"The cannabis industry is more lucrative and has more stability than journalism these days," says Marcus, who's scheduled to start at TCS in September. "I don't think that's a secret — like, 'Whoa! Journalism is a struggling industry?' But that's not what motivated me to do this. I don't think you do journalism for as many years as I have and be motivated by money."
Marcus isn't the first local journalist to make a pot-related move. Late last year, Ricardo Baca, who had served as editor of The Cannabist, the Denver Post's marijuana news site, split from the publication in favor of Grasslands, which describes itself as "a content agency for cannabis." And more recently, longtime Associated Press reporter Kristen Wyatt decamped for a position with Marijuana Business Daily.
For his part, Marcus has spent the thirteen years since he graduated from Ithaca College with a journalism degree working his way up the Colorado media ladder. He toiled as an intern for the Longmont Times-Call before landing at the Denver Daily News, eventually attaining the assistant editor title. He also acted as a Denver-based correspondent for the Durango Herald following a stint at the Colorado Statesman, a weekly political enterprise that formed the foundation for ColoradoPolitics.com, an affiliate of the Colorado Springs Gazette put together under the auspices of former Denver Post scribe Joey Bunch.
ColoradoPolitics.com has had a sizable impact since its debut, and that's one reason why "this was such a tough decision," Marcus notes. "This is a critical time to have reporters writing political journalism, and we've been breaking a lot of stories, putting the Denver Post to shame day in and day out.
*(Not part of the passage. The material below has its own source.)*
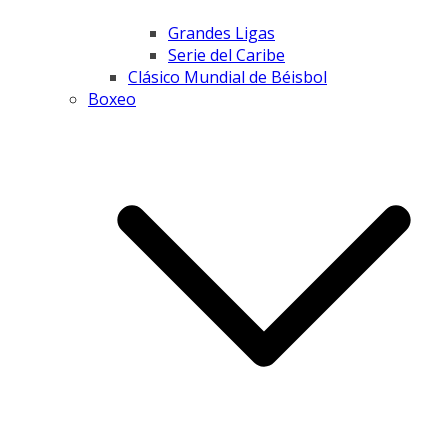
Grandes Ligas
Serie del Caribe
Clásico Mundial de Béisbol
Boxeo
It's heartbreaking to me to a certain extent to be leaving it."
Among Marcus's recent scoops at ColoradoPolitics.com: On August 11, he was the first to report that Representative Ed Perlmutter was thinking about running for reelection in the 7th Congressional District despite announcing that he wouldn't do so exactly a month earlier. Perlmutter confirmed his reentry into the race on August 21, an announcement that caused mayhem among Democratic candidates bidding to replace him.
"I wasn't really looking for a job," Marcus stresses. "This just kind of fell into my lap." But in the end, he couldn't resist the chance "to work with this already successful and growing and really intelligent industry and offer my resources and experience and the relationships I've developed over a decade of covering politics as a journalist to help the industry to grow and break the barriers that still exist."
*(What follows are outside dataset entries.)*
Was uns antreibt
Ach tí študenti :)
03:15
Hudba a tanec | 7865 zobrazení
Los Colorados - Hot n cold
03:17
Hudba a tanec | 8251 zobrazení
His role is a new one for Terrapin Care Station, which has five commercial storefronts in Colorado, including the first licensed dispensary in Aurora; the firm is also licensed to retail marijuana in Oregon, as well as to grow and process cannabis in Pennsylvania. "Terrapin started expanding so fast that one day it dawned on them: 'We need a communications person,'" Marcus says.
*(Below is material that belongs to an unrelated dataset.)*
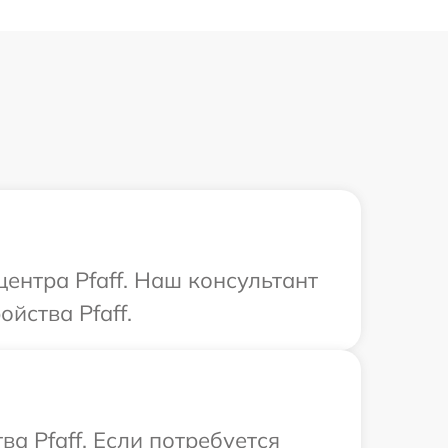
центра Pfaff. Наш консультант
йства Pfaff.
а Pfaff. Если потребуется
The thus-far-unnamed site will be populated by "our own original stories on the marijuana industry and things that are happening. We're going to have a lot of research, but also some point-counterpoint stuff" aimed at pieces such as the recent USA Today column by Colorado Christian University's Jeff Hunt that claimed marijuana has devastated the state — an offering recently challenged in a post by our own Thomas Mitchell.
Hunt's jeremiad isn't the only one of its type, Marcus emphasizes. "There are others out there, and when we see columns that are filled with misinformation, we're going to combat them. That's where my journalism skills come in."
This part of his job should make Marcus's transition to Terrapin Care Station easier — but he admits to some mixed emotions as he embarks on the next chapter of his career. "It's been weighing on me, because I feel like I'm letting people down in the Colorado political world. But I do have an opportunity to continue my work in journalism. People will understand that it's going to be coming from an advocacy standpoint moving forward, but it's going to be fair and it's going to be true and it's going to be accurate and it's going to balance out some of the misinformation and misconceptions that exist out there right now when it comes to legal cannabis."
And if the job just happens to be more stable than one in journalism right now, that's okay, too.